Кукушкин Сын заговорил, и голос его звучал со дна болотной могилы, перекрывая шелест камыша. Он поведал брату, что пришло время исполнить последнюю волю их мертвой приемной матери-ведьмы. Он собирался призвать на деревню великое Лихо, утопить весь оскверненный крестами край в болотной жиже, чтобы черные воды поглотили избы и людей. Тихон умолял его остановиться, говорил о матери, о престарелом отце, который до сих пор казнит себя за давний грех, но колдун лишь презрительно сплюнул на мох. Для него человеческий род был лишь кормом для болотных гадов.
Тогда Тихон понял, что у него нет выбора. Никакие слова не могли растрогать существо, в чьих венах вместо крови текла болотная жижа. Земной брат поднялся с колен, превозмогая страшную боль в разрезанной ладони, и сделал шаг вперед. Колдун ухмыльнулся и вонзил нож себе в плечо, надеясь свалить брата с ног, и Тихон действительно пошатнулся, застонав от дикой вспышки боли, пронзившей его собственное плечо. Но он не остановился. Шаг за шагом, захлебываясь кровью и собственной мукой, Тихон приближался к своему жуткому отражению.
Они сошлись в смертельной схватке среди болотных кочек, под безумный, яростный крик взлетевшей в небо кукушки. Каждый удар, который Тихон наносил брату, возвращался к нему самому с двойной силой. Он бил колдуна по лицу — и его собственная челюсть взрывалась болью, он ломал брату пальцы — и его собственные суставы хрустели и выворачивались наизнанку. Это была битва с самим собой, страшный, противоестественный танец смерти, где победитель был обречен погибнуть вместе с побежденным.
Вокруг них кипела болотная вода, поднимались пузыри ядовитого газа, а из тумана тянулись склизкие, корявые лапы болотных тварей, готовые разорвать земного пришельца. Наконец, собрав последние силы и заглушая в себе крик умирающего тела, Тихон обхватил брата-колдуна руками, смыкая пальцы на его шее. Они оба начали задыхаться. Двойник хрипел, его желтые глаза лезли из орбит, а Тихон чувствовал, как невидимая петля затягивается на его собственном горле, перекрывая кислород и ломая хрящи.
Вместе, сплетенные в один окровавленный, хрипящий клубок, братья покачнулись и рухнули с кочки прямо в черную, бездонную пасть трясины. Студеная болотная вода хлынула в открытые в крике рты, заполняя легкие обоих одинаковой, удушающей гнилью. Нить, связавшая их доли, затянулась в последний, смертный науз. Трясина глухо чавкнула, принимая свою добычу, и над Мшарой снова воцарилась тяжелая, мертвая тишина.
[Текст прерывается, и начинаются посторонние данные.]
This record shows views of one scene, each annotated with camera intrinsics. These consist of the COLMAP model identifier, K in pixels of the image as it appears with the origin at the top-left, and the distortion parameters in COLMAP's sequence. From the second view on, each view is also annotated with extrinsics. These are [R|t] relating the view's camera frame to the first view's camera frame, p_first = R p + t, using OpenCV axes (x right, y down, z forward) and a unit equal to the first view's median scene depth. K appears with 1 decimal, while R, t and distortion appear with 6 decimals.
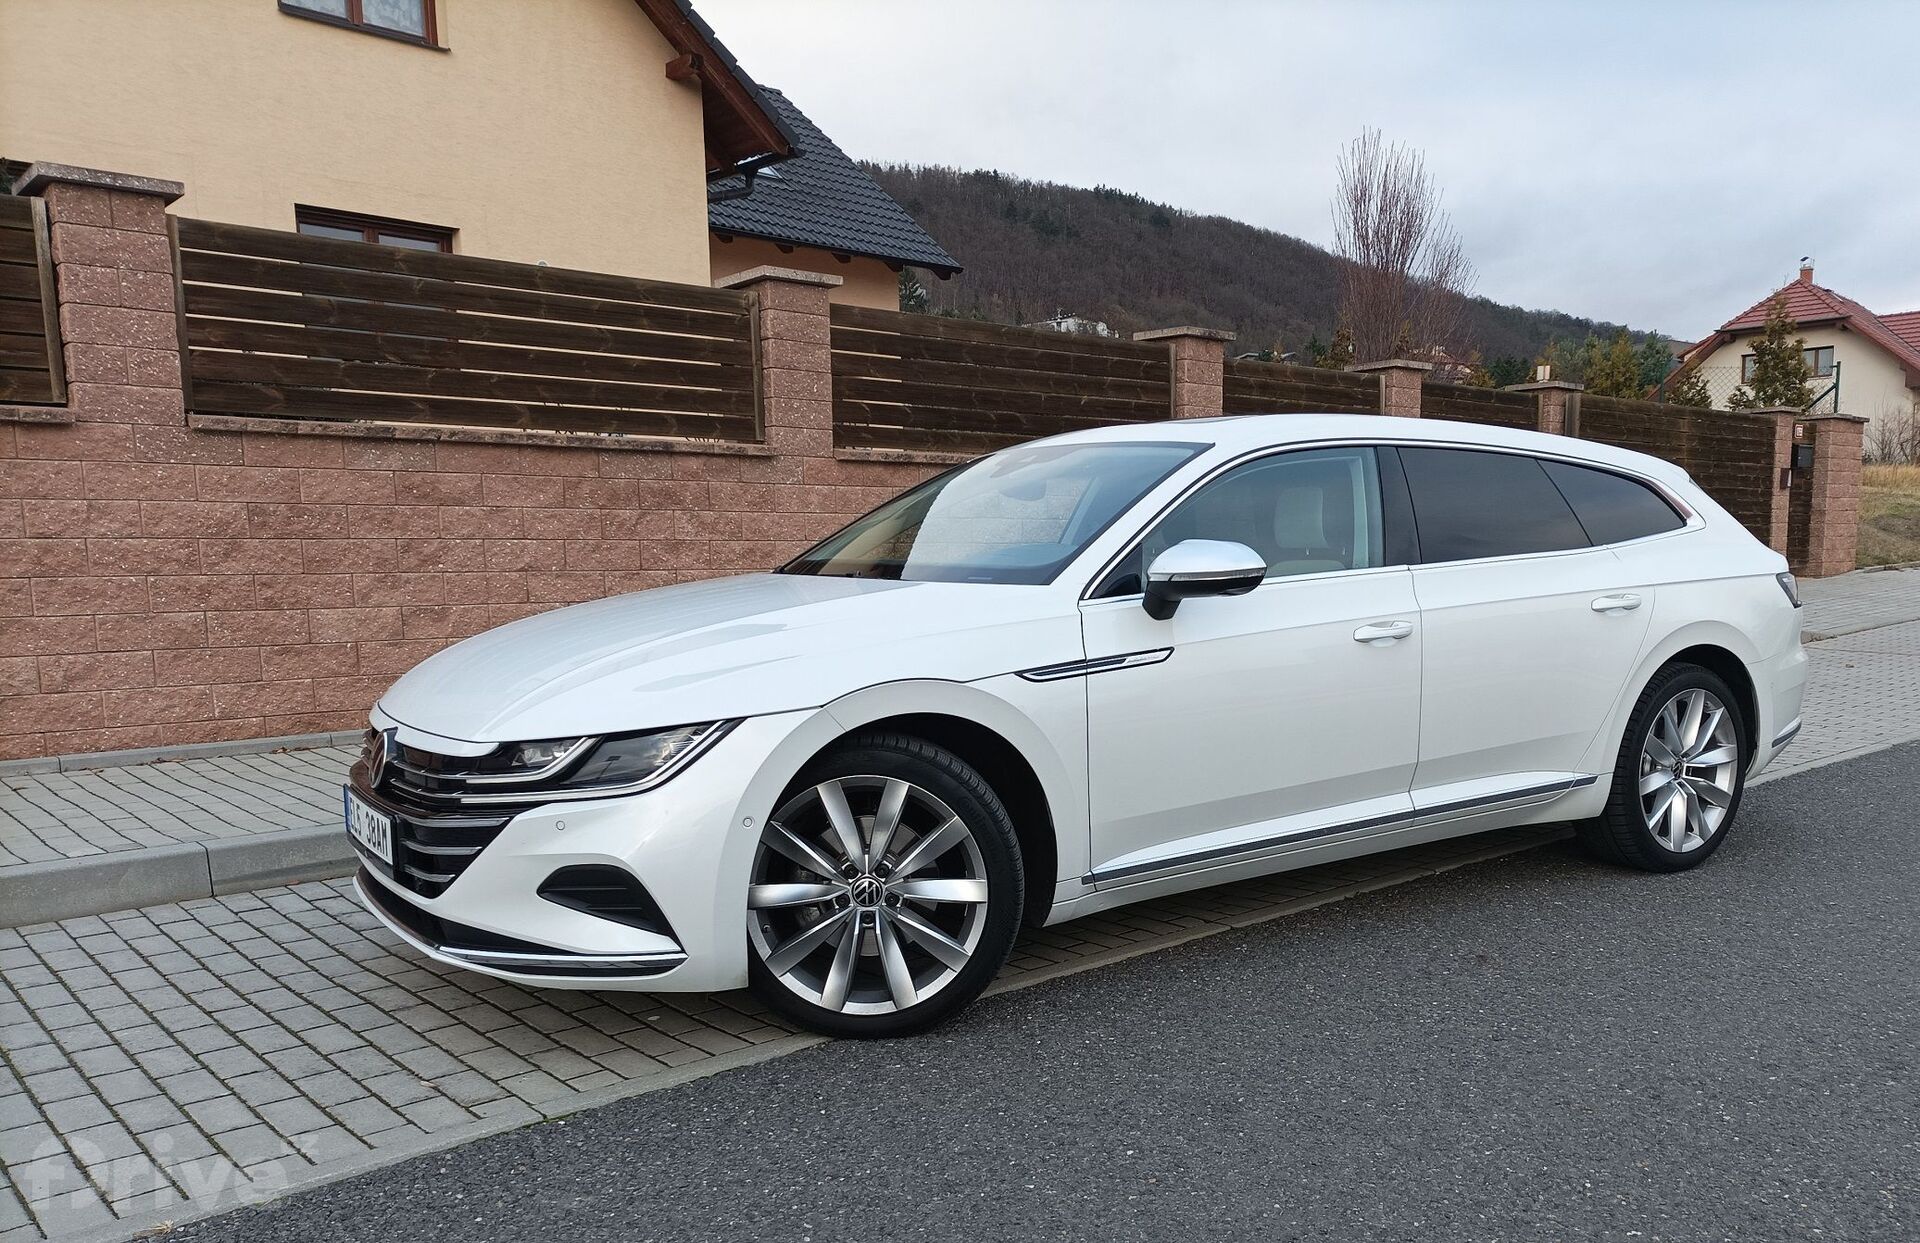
lens RADIAL K [[1436.5, 0, 1078.1], [0, 1436.5, 820.4], [0, 0, 1]] dist [0.042967, -0.004741]
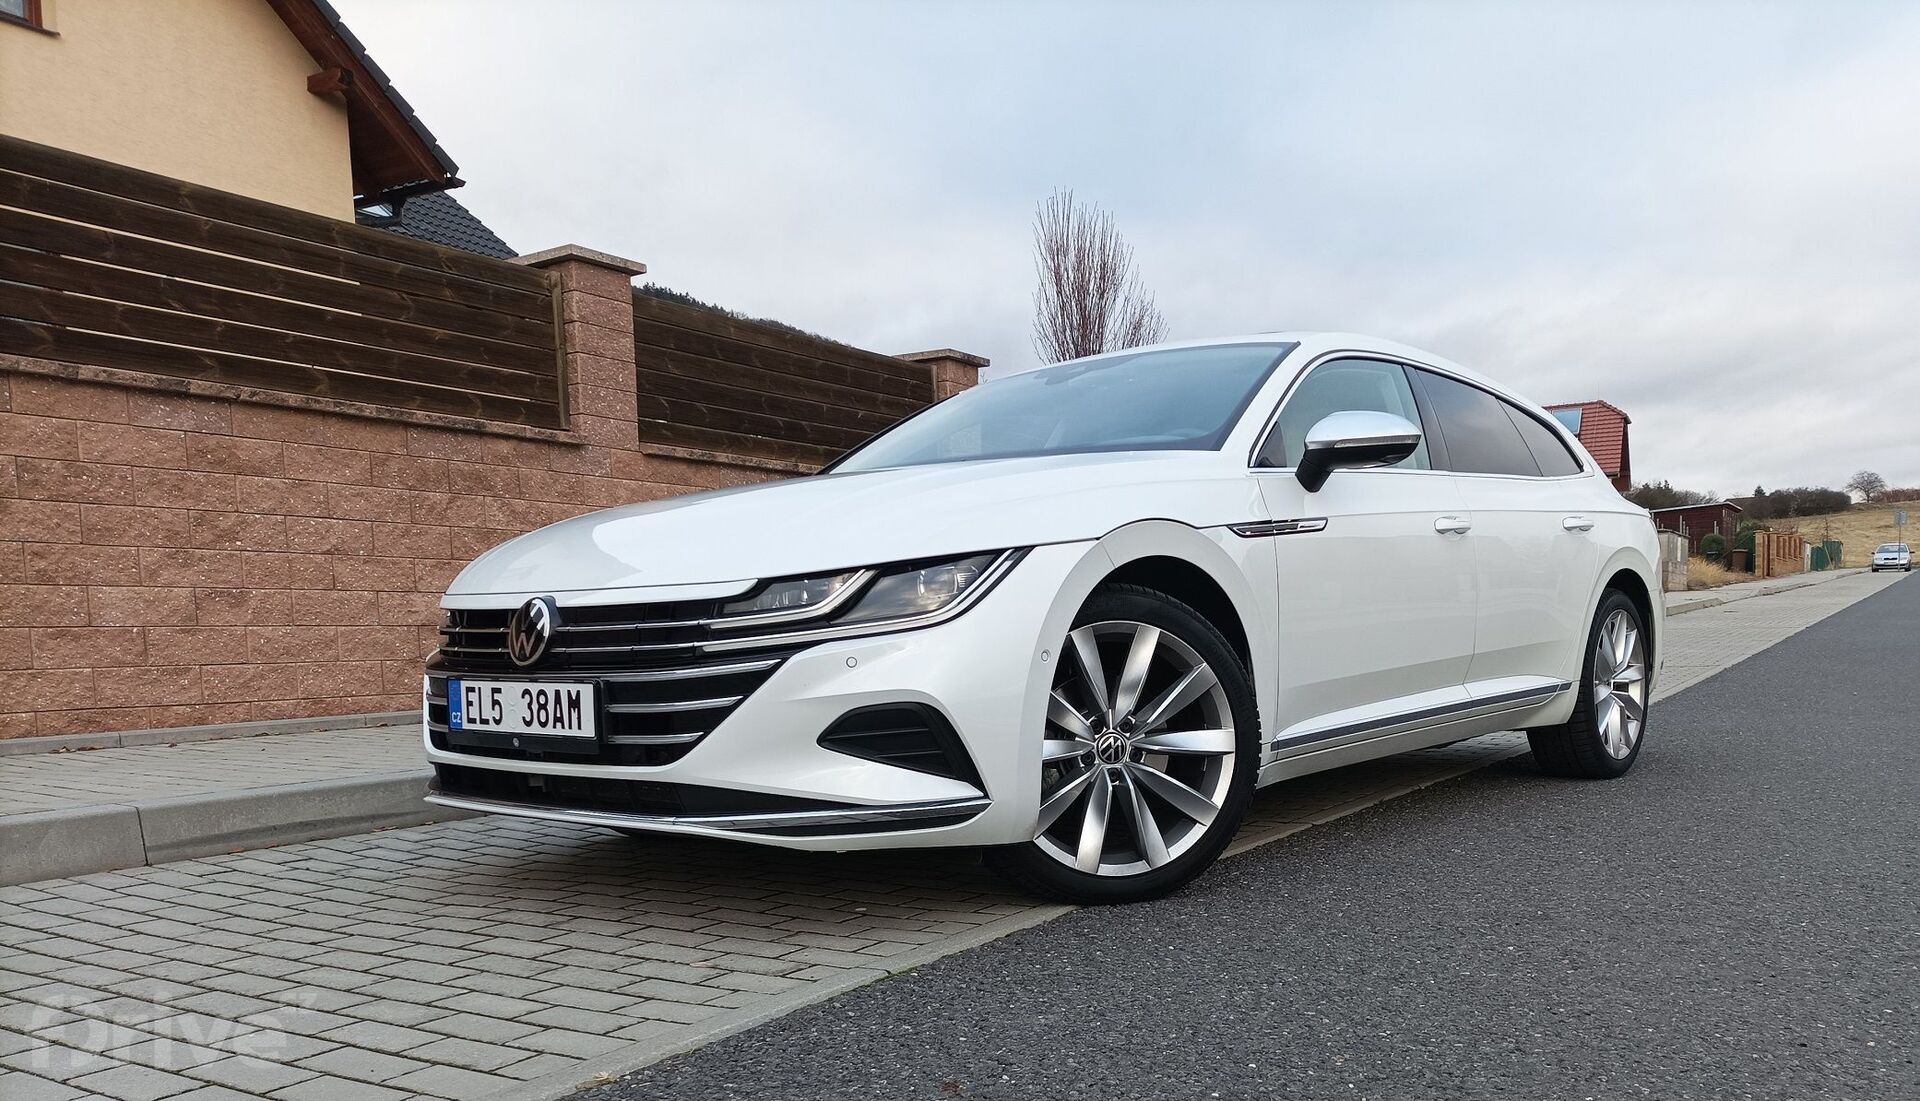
lens RADIAL K [[1421.2, 0, 1046.3], [0, 1421.2, 816.2], [0, 0, 1]] dist [0.033142, -0.006483]
pose [[0.962046, -0.050757, 0.268127, -0.228644], [0.067864, 0.996182, -0.054917, 0.074012], [-0.264316, 0.071029, 0.961817, 0.055610]]
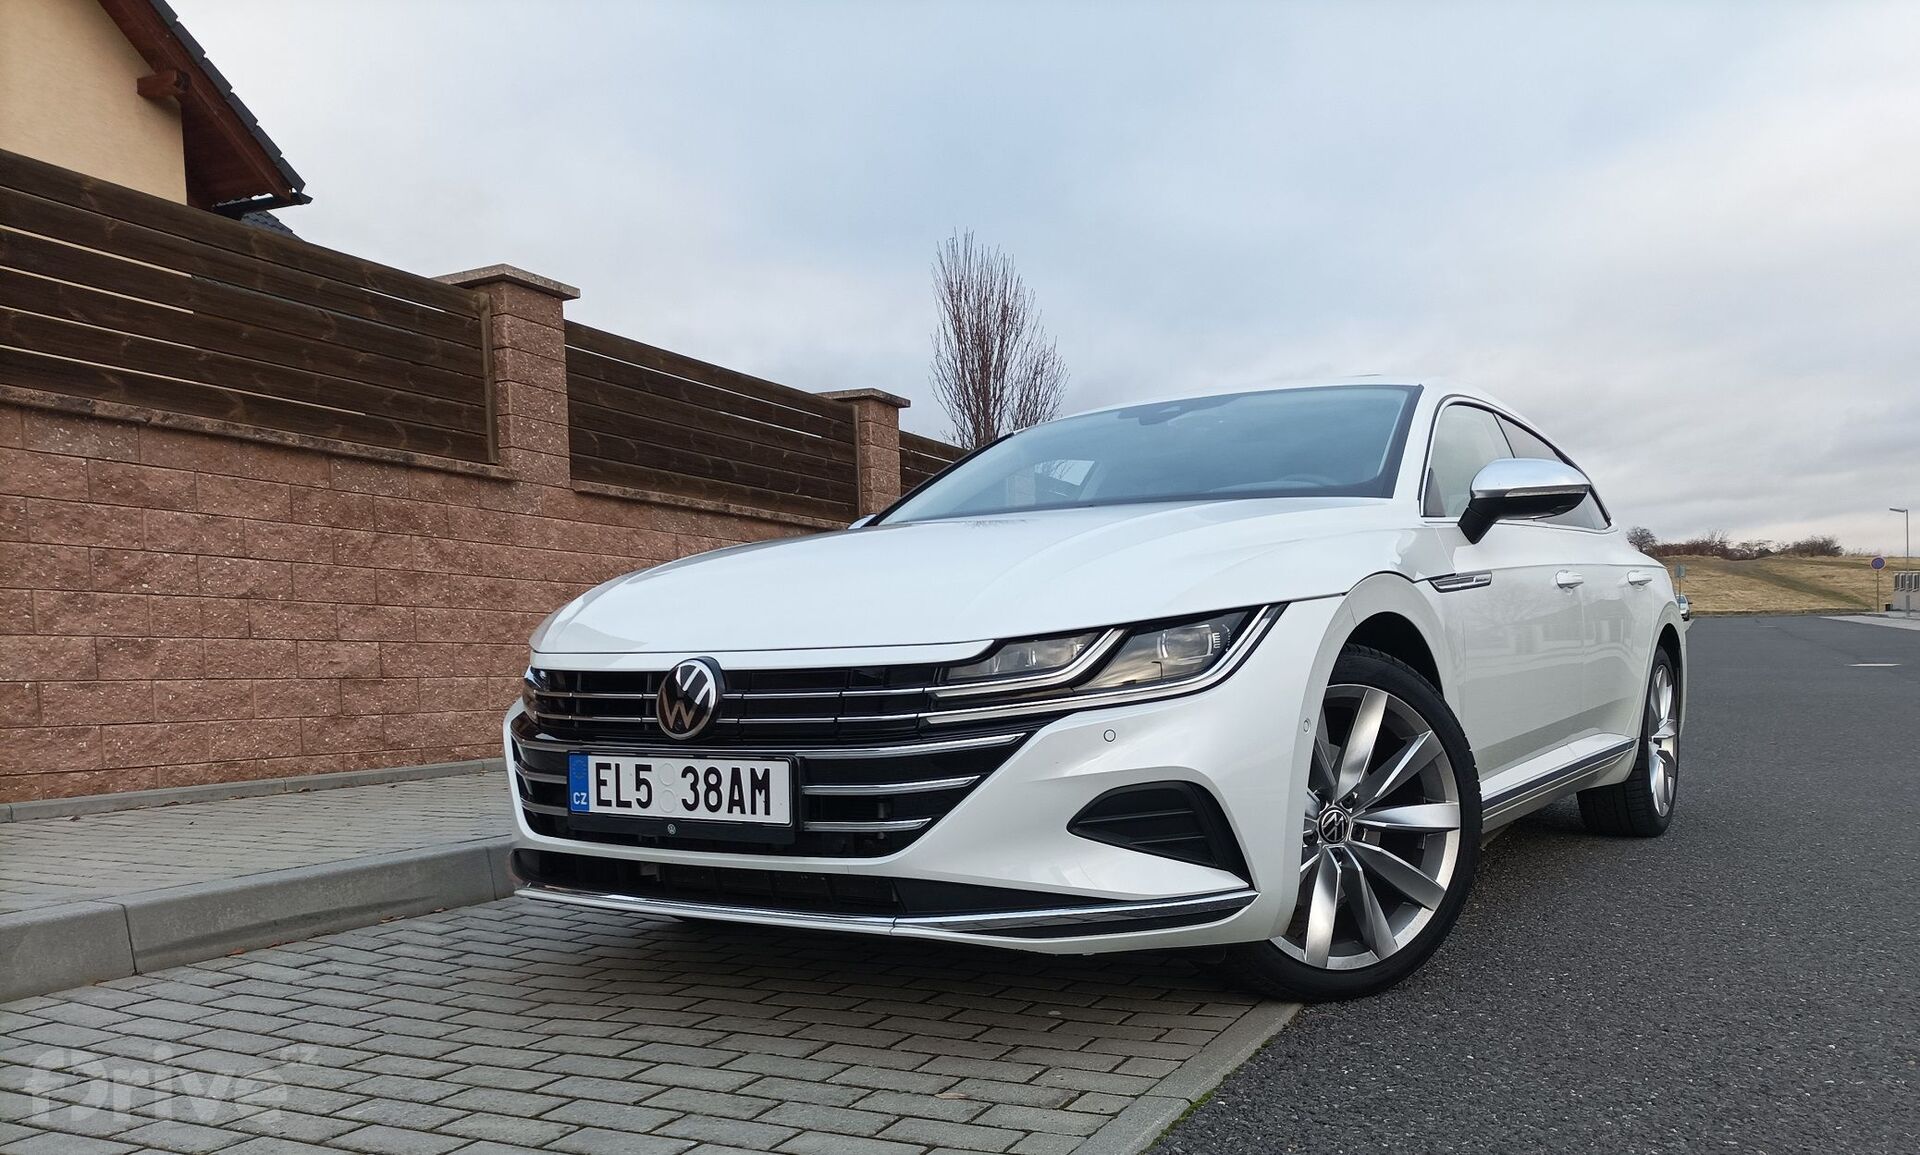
lens RADIAL K [[1428.2, 0, 1035.2], [0, 1428.2, 815.0], [0, 0, 1]] dist [0.032926, -0.009547]
pose [[0.923246, -0.052293, 0.380635, -0.326404], [0.088097, 0.993112, -0.077246, 0.048190], [-0.373974, 0.104850, 0.921494, 0.145705]]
На рассвете туман над болотом рассеялся, и первые лучи солнца осветили тихую, неподвижную гладь воды. В деревне, в избе Савелия, в этот самый миг старая деревянная колода, закопанная под порогом двадцать лет назад, с глухим треском рассыпалась в серую, сухую труху. Проклятие подменыша было разрушено, но цена за него оказалась слишком страшной. А далеко на болоте, на верхушке старой, высохшей березы, одиноко сидела серая кукушка, встречая новый день своим надрывным, зловещим криком, в котором чуткому уху слышался тихий, до боли знакомый человеческий плач.